When I had no children myself, I contacted many parents and listened to what happened between them and their children. There has always been a voice in my heart, why parents can't understand their children so much. It was not until I had my own children that I found that parenting was really not an easy task. Talk to you about the difficulties of parenting.
Modern parents are mainly born after 70 s and 80 s, all in their 30 s and 40 s, which is the main stage of life, the "golden age" of doing business, the main labor force of society and the largest population group.
I once read a passage on the Internet describing the post-70s and post-80s generation: "They are the backbone of the married family, old and young, shouldering the burden of the whole family. They get up early, forget to eat and sleep, work day and night, go up and down, take care of the overall situation, and rack their brains to think about how to increase their income and improve their situation. There is no night, no weekend, no holiday and no rest. " Being overwhelmed by the "N mountains" of houses, cars, tickets, seats, Lao Tzu, wife and children, I always feel that I can't make ends meet and I can't do anything. They hurt their bodies and emotions prematurely in endless social activities, in the comparison that "people are more popular than people", in the struggle they have paid, and in the climb that "walking is more difficult than climbing to heaven". It can be seen how much psychological pressure there is.
Parents' primary school tells you where the problem of family education lies.
In this era of knowledge explosion, this generation of parents is even more helpless in the face of the era when children's personality is prominent. Because most of them grew up in a bad environment, they were only taught to be obedient children, otherwise they would be unfilial, and they grew up in a judged environment. Naturally, educate your children in the same way. When children grow up, they find that times have changed, and modern children don't buy it.
A mother told me that there was nothing she could do about her 6-year-old daughter/kloc-0. She took a fancy to a coat of more than 3,000 yuan. Her mother felt that such expensive clothes did not match her student status and did not agree with her. The next morning, my daughter got up and said that she had not found the clothes she wanted to wear, so she didn't go to school.
Seeing such problems, we usually label children with many labels: children are vain, don't understand their parents, or don't understand. But, as I always say, everything has a cause and effect. There must be a reason why children are in this state today, which has a lot to do with the way our parents educate them.
Parents' primary school found that the problem of family education is really useless!
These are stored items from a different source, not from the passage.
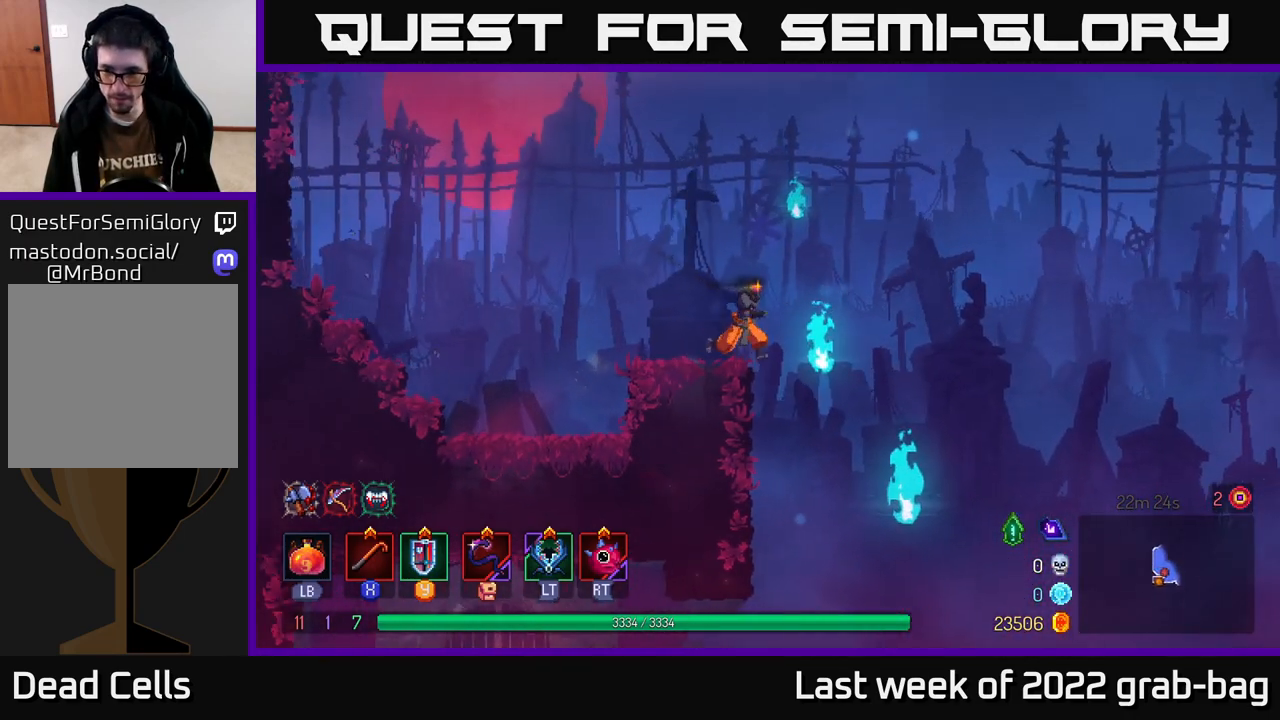
{"buttons": [], "left_stick": "right", "right_stick": "up-right", "events": [[200, "right_stick", "down-right"], [333, "right_stick", "right"], [500, "right_stick", "up-right"]]}
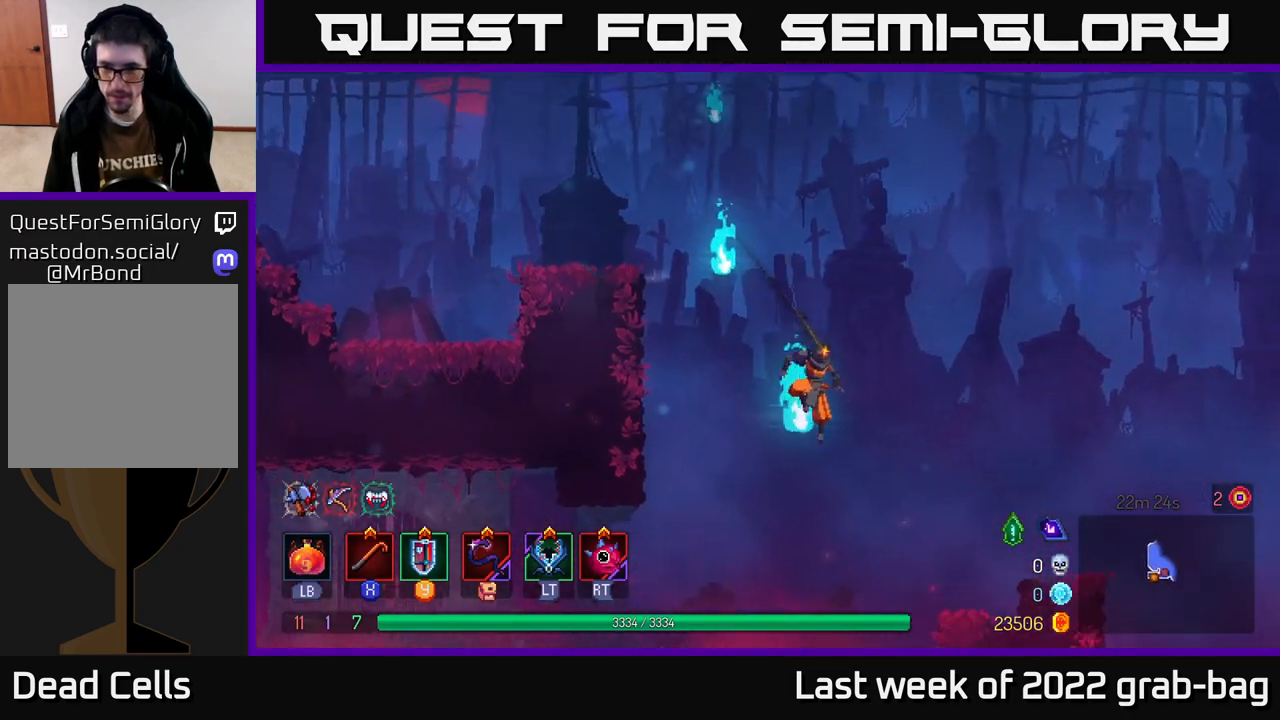
{"buttons": [], "left_stick": "right", "right_stick": "center", "events": [[267, "right_stick", "center"], [317, "A", "down"], [450, "A", "up"]]}
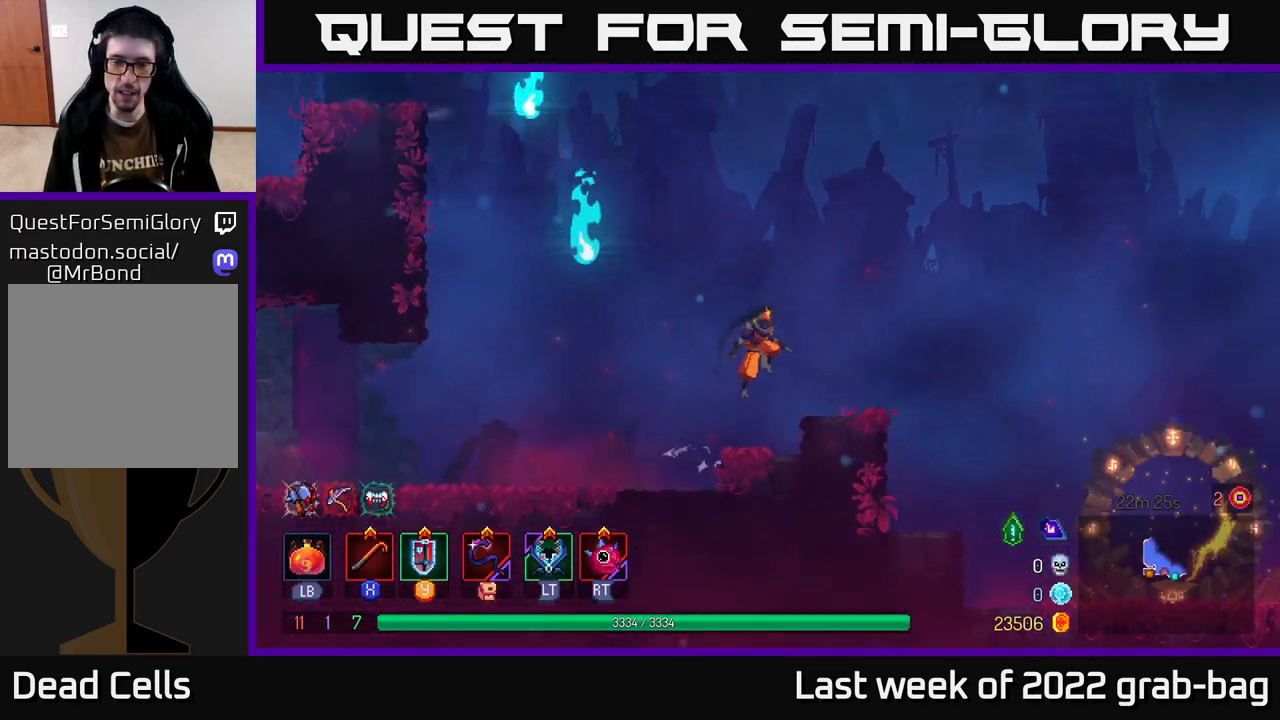
{"buttons": [], "left_stick": "right", "right_stick": "down", "events": [[467, "right_stick", "down"]]}
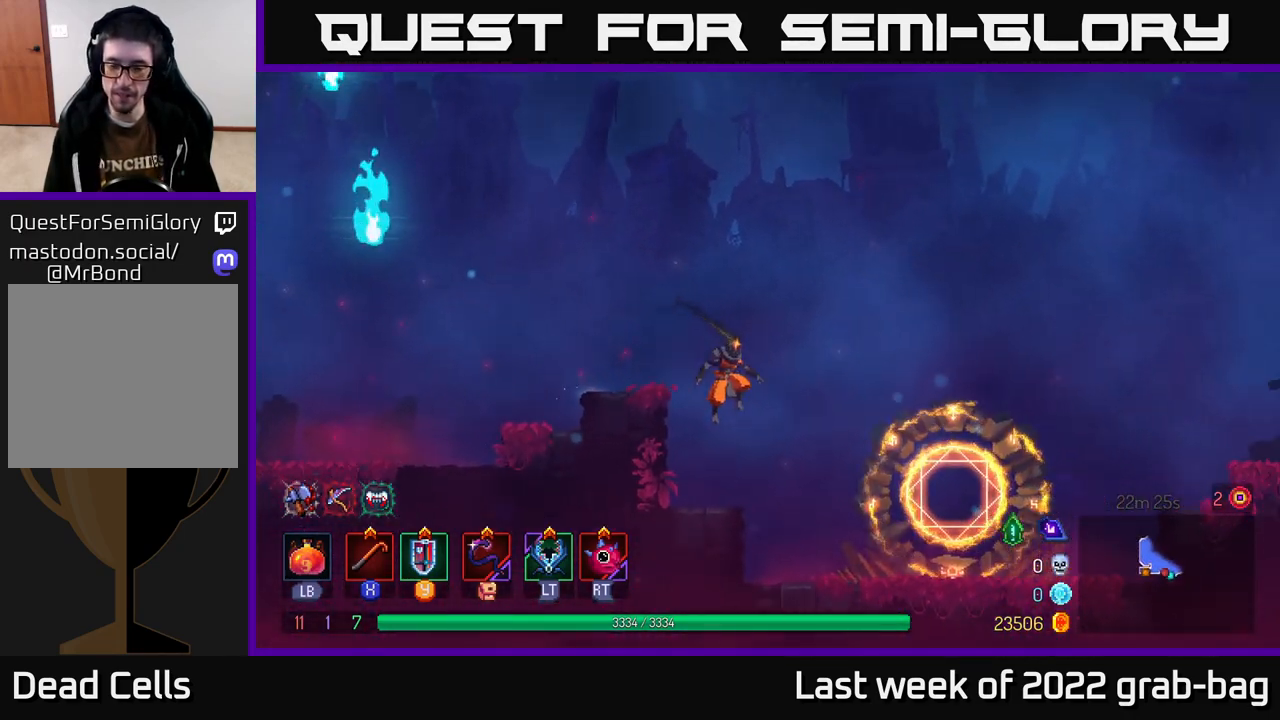
{"buttons": [], "left_stick": "right", "right_stick": "center", "events": [[150, "right_stick", "center"], [250, "B", "down"], [383, "B", "up"]]}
Summary of parents' primary school experience: learn to appreciate children
I told my mother that the social needs of children aged 16 are very important at this time, and they are very eager to be recognized and appreciated by their peers. This is a normal thing, but the child's behavior today is somewhat biased. It is precisely because of her extreme lack of love "recognition" and "appreciation" food that she will desperately look for a sense of existence outside, and the child's sense of self-worth is very low.
Mom said that she denied restricting her until the first grade of junior high school, and only when she entered junior high school did she find all kinds of problems. Then my mother sighed: I grew up denied, and I really don't know how to appreciate children. There is also a place where modern parents are very anxious, that is, the problem of children reading. In every lecture, almost everyone will be asked a question: children don't like doing homework and are not interested in learning. I deeply feel the anxiety and anxiety state revealed in my parents' words.
My neighbor told me that my child resigned after he entered the first grade. If you work, you can't help your children with their studies. Every day, the teacher posts the homework of the whole class on WeChat, which is A and which is B, and which child needs to stay in school at noon, and often receives calls from the teacher. What does your child need to pay attention to? The neighbor said helplessly, if the heart is not strong, there is really no way to calm down. There was once a mother who brushed away her tears as soon as she talked about her children. Children in key schools have poor grades and teachers don't like them. It is often suggested that children are dragging their feet and hope that their children will transfer to other schools. The child has been working hard, but his condition is not very good and his grades have not improved. I receive a lot of cold-eyed ridicule every day, but my child is determined not to transfer, and my mother is very painful. Have fun with your children.
Parents born after 70 s and 80 s are usually elderly people who help take care of their children. In the class, I am often asked about the contradiction between mother-in-law and daughter-in-law, such as parenting, living habits, diet and so on. A very small example, the child is ill, and modern parents have accepted a new concept, that is, they can not need infusion bottles or injections, but the elderly are in a hurry and the water is good and fast. It's all for the good of the children. It makes sense. They often have labor pains and can't say it.
Facing the difficulties of modern parents in raising their children, it is really great to look at it from another angle. When we grow up, we will constantly strengthen our hearts, constantly adjust the pace of children's growth, and properly handle various relationships. In fact, we can choose our own life!